## What the exercise asks
Output every entry below word for word, minus the images.

## Exercise material

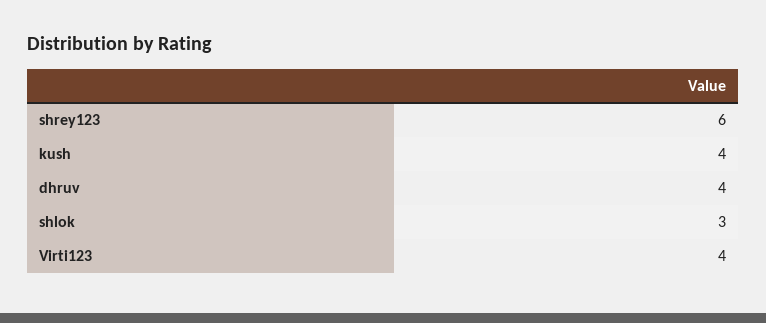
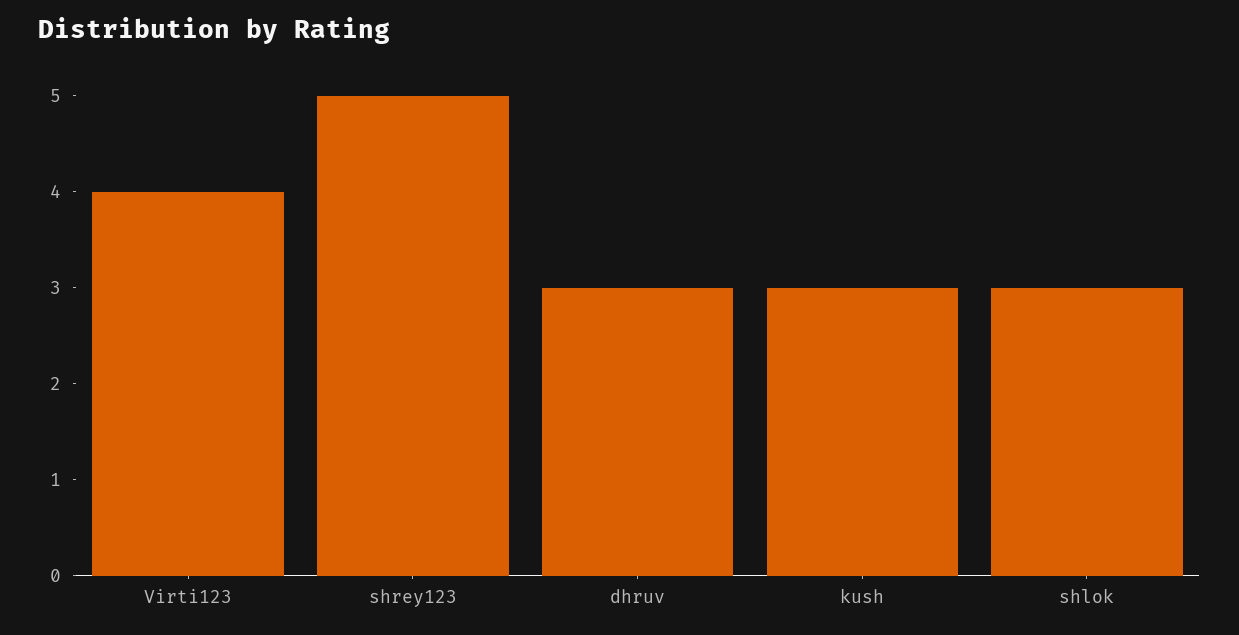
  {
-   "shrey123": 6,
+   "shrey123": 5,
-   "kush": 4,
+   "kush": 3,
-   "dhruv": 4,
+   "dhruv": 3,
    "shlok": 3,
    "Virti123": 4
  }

## Answer section
  {
-   "shrey123": 6,
+   "shrey123": 5,
-   "kush": 4,
+   "kush": 3,
-   "dhruv": 4,
+   "dhruv": 3,
    "shlok": 3,
    "Virti123": 4
  }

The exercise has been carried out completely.